Alfred Walter Casparius

Location 
Kirchblick 3
District
Schlachtensee
Stone was laid
15 September 2014
Born
19 August 1923 in Berlin
Occupation
Optiker und Kunstmaler
Escape
Flucht Holland 1939
Verhaftet
31 December 1942 to 12 April 1945 in Westerbork
Survived

In summer 1923, Richard Casparius (born 1883 in Bärwalde), a trader, and his wife Hilda Casparius (born 1893 in Berlin) moved into a semi-detached house at Kirchblick 3 in Berlin-Schlachtensee with their three- year-old daughter Gerda.
Two months later, their son Alfred was born. The Casparius family lived at Kirchblick 3 for almost 16 years, until they were expropriated by the Nazis in March 1939. That same month, Alfred emigrated to the Netherlands; one month later, Gerda fled to England.
After being driven out of their house, Richard and Hilda Casparius lived in Schloßstraße in Steglitz. In October 1941 Richard Casparius was conscripted to Reich Labour Service. By early 1942 he had become fatally ill. He died in February 1942 and was buried in the Jewish cemetery in Weißensee. One year later, on 1 March 1943, Hilda Casparius was deported to Auschwitz on the “31st transport to the east” and murdered there.

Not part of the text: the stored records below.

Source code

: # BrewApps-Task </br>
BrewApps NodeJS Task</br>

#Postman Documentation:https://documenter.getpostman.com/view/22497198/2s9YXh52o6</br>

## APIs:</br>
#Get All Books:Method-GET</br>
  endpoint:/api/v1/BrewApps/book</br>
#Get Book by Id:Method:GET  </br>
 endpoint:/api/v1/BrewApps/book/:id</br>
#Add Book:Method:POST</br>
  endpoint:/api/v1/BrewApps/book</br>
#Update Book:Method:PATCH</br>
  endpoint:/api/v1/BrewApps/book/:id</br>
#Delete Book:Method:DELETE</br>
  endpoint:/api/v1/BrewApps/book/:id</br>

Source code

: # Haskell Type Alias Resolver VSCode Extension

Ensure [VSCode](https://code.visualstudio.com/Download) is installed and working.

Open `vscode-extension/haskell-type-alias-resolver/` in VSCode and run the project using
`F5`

Her date of death is not known.
Aged 19, Alfred Casparius was interned in the Westerbork camp in the Netherlands. Here he befriended Max Pander, a fellow prisoner. Max Pander was like a father to Alfred, and managed to prevent Alfred’s deportation to Auschwitz. However, Max Pander himself was sent to Auschwitz in 1944 and murdered. Alfred remained in Westerbork, where he was among the approximately 900 prisoners to experience the camp’s liberation by the Allies on 12 April 1945. Two years later he emigrated with his sister Gerda to New York. He married in the United States, and settled with his family in Florida, where he died in 2008.